→ **DATA EXTRACT**
# # # #
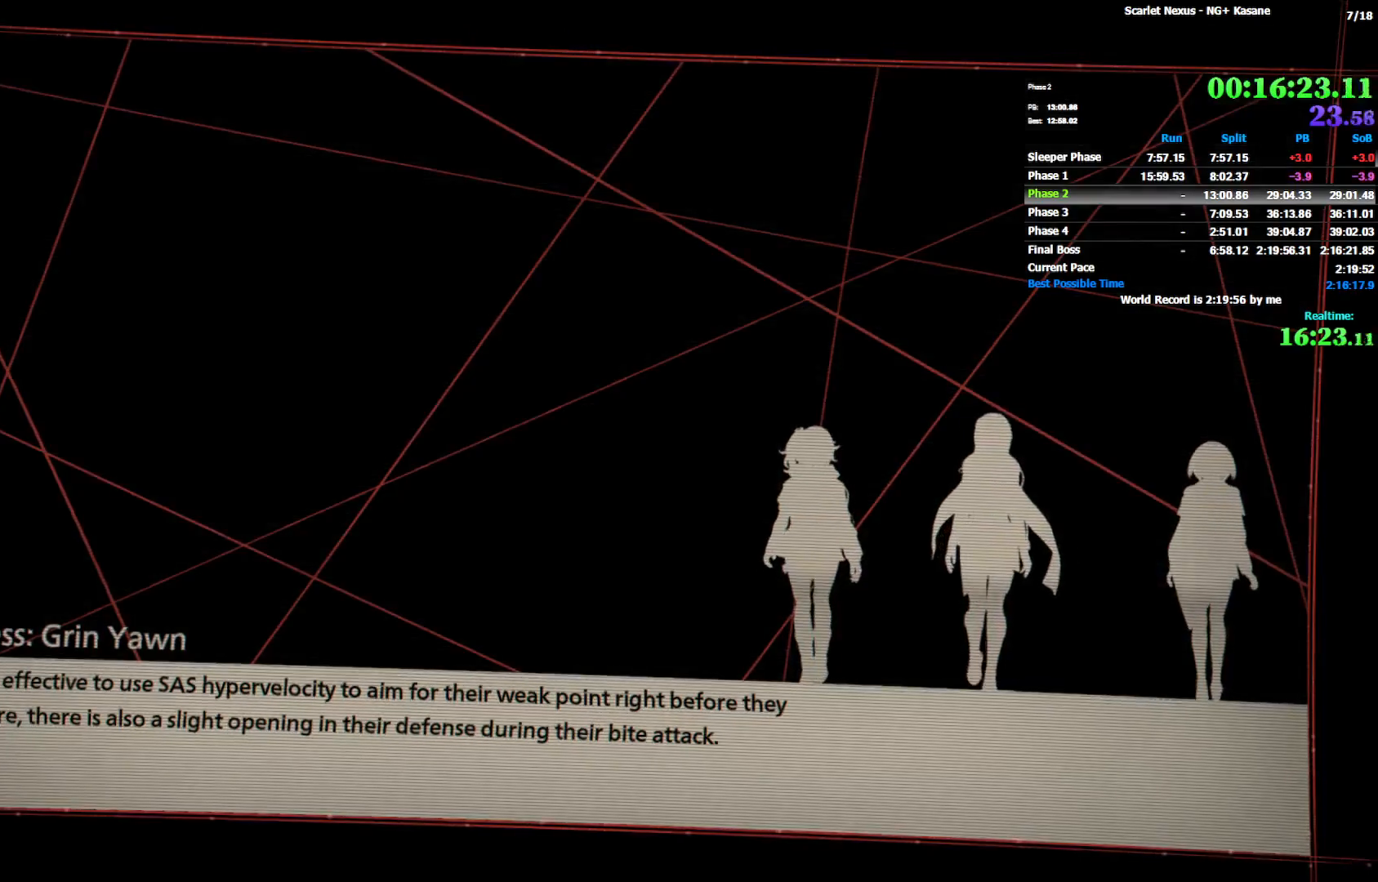
{"dt_ms": 500, "buttons": ["START"], "left_stick": "center", "right_stick": "center"}
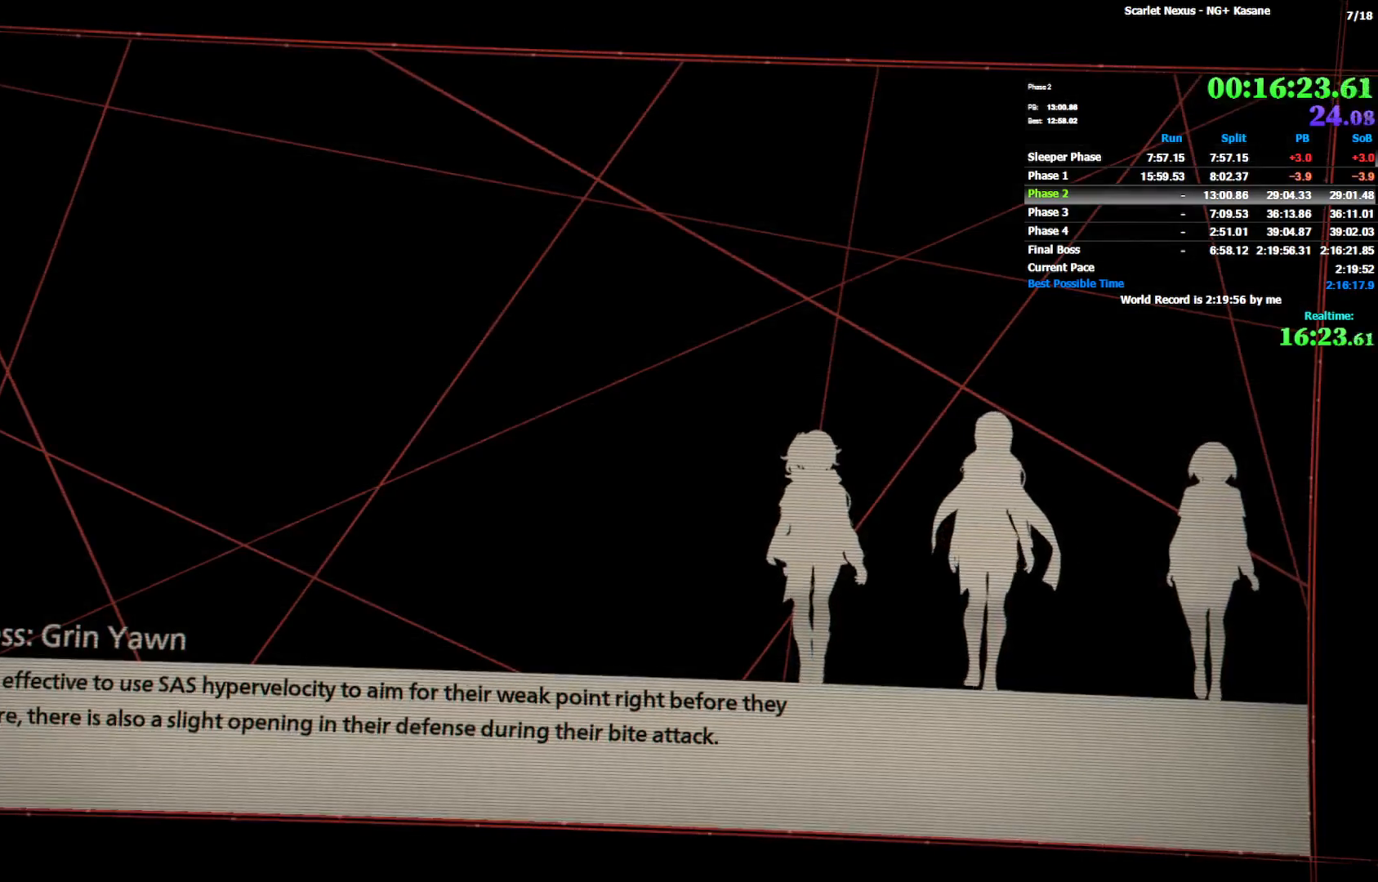
{"dt_ms": 500, "buttons": [], "left_stick": "center", "right_stick": "center"}
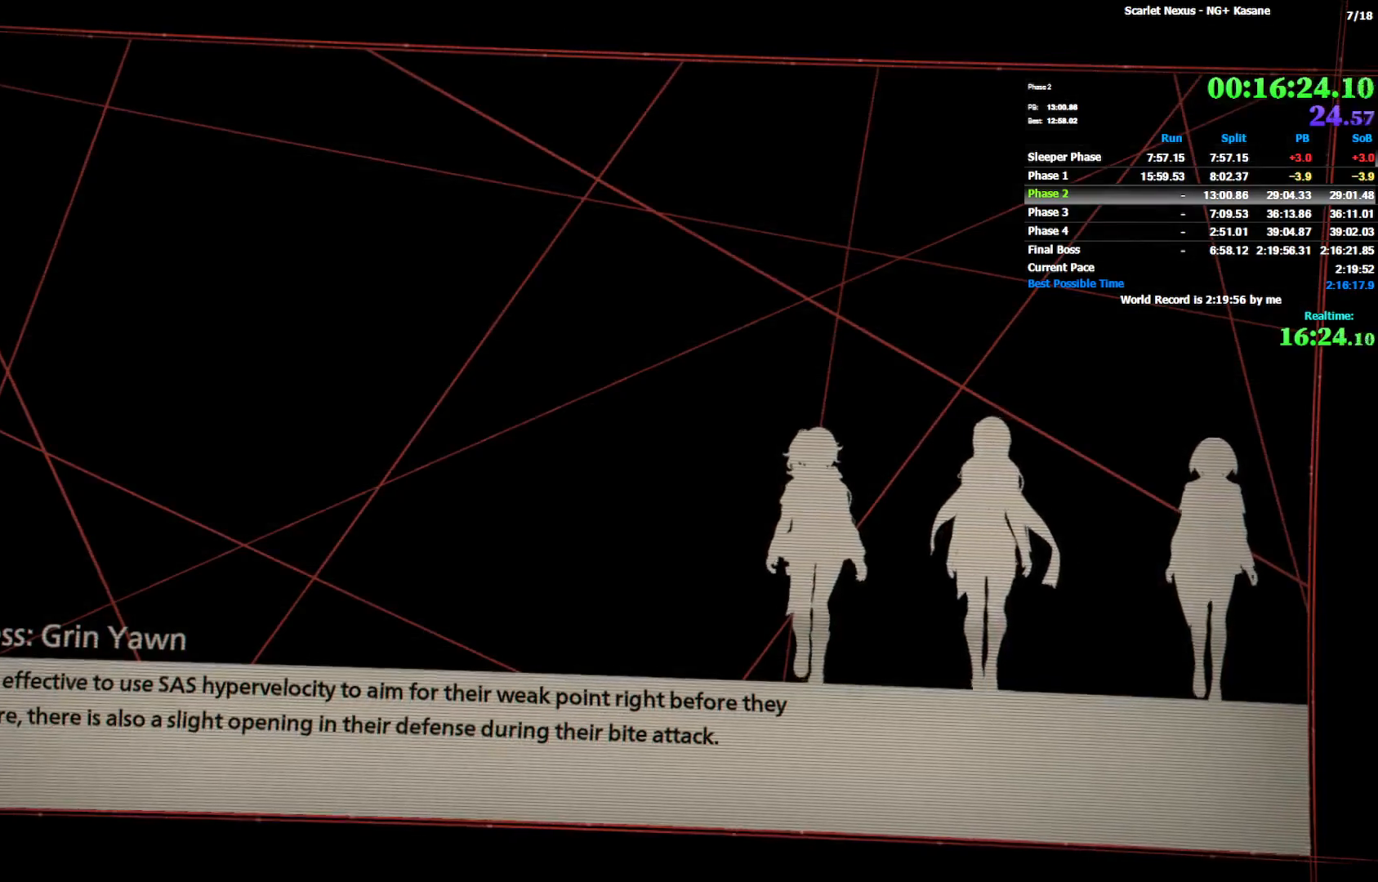
{"dt_ms": 500, "buttons": ["START"], "left_stick": "center", "right_stick": "center"}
# # # #
→ **EXERCISE REQUIREMENTS**
Return all the material exactly, skipping pictures.

→ **RESULT FOR THIS EXERCISE**
{"dt_ms": 500, "buttons": ["START"], "left_stick": "center", "right_stick": "center"}
{"dt_ms": 500, "buttons": [], "left_stick": "center", "right_stick": "center"}
{"dt_ms": 500, "buttons": ["START"], "left_stick": "center", "right_stick": "center"}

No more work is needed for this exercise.